Exercise brief: Copy out every one of the rows below, keeping each line word for word and in the same order.

Data listing:
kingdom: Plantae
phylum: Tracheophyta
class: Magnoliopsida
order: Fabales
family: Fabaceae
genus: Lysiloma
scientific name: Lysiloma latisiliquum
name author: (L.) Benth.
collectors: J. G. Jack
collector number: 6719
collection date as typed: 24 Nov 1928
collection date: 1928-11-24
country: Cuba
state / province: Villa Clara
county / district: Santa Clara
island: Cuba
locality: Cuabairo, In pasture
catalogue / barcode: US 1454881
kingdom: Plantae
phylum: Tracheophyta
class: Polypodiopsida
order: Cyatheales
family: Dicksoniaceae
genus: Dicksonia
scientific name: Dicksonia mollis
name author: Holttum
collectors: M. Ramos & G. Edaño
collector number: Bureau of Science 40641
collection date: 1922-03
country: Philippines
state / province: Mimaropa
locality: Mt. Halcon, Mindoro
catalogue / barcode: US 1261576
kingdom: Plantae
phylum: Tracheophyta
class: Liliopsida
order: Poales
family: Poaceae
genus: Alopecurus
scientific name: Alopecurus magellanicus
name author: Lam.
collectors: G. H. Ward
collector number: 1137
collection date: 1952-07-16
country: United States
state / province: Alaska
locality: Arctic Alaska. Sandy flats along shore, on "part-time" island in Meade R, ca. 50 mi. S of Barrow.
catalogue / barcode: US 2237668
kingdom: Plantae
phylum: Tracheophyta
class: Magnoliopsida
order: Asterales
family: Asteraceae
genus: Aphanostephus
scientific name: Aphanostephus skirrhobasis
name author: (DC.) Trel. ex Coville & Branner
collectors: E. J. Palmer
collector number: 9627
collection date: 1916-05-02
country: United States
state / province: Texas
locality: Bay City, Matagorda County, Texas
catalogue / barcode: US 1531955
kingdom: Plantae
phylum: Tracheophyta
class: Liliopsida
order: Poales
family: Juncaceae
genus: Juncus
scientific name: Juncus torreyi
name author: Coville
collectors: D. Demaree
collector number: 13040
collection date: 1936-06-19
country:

Task solution:
kingdom: Plantae
phylum: Tracheophyta
class: Magnoliopsida
order: Fabales
family: Fabaceae
genus: Lysiloma
scientific name: Lysiloma latisiliquum
name author: (L.) Benth.
collectors: J. G. Jack
collector number: 6719
collection date as typed: 24 Nov 1928
collection date: 1928-11-24
country: Cuba
state / province: Villa Clara
county / district: Santa Clara
island: Cuba
locality: Cuabairo, In pasture
catalogue / barcode: US 1454881
kingdom: Plantae
phylum: Tracheophyta
class: Polypodiopsida
order: Cyatheales
family: Dicksoniaceae
genus: Dicksonia
scientific name: Dicksonia mollis
name author: Holttum
collectors: M. Ramos & G. Edaño
collector number: Bureau of Science 40641
collection date: 1922-03
country: Philippines
state / province: Mimaropa
locality: Mt. Halcon, Mindoro
catalogue / barcode: US 1261576
kingdom: Plantae
phylum: Tracheophyta
class: Liliopsida
order: Poales
family: Poaceae
genus: Alopecurus
scientific name: Alopecurus magellanicus
name author: Lam.
collectors: G. H. Ward
collector number: 1137
collection date: 1952-07-16
country: United States
state / province: Alaska
locality: Arctic Alaska. Sandy flats along shore, on "part-time" island in Meade R, ca. 50 mi. S of Barrow.
catalogue / barcode: US 2237668
kingdom: Plantae
phylum: Tracheophyta
class: Magnoliopsida
order: Asterales
family: Asteraceae
genus: Aphanostephus
scientific name: Aphanostephus skirrhobasis
name author: (DC.) Trel. ex Coville & Branner
collectors: E. J. Palmer
collector number: 9627
collection date: 1916-05-02
country: United States
state / province: Texas
locality: Bay City, Matagorda County, Texas
catalogue / barcode: US 1531955
kingdom: Plantae
phylum: Tracheophyta
class: Liliopsida
order: Poales
family: Juncaceae
genus: Juncus
scientific name: Juncus torreyi
name author: Coville
collectors: D. Demaree
collector number: 13040
collection date: 1936-06-19
country:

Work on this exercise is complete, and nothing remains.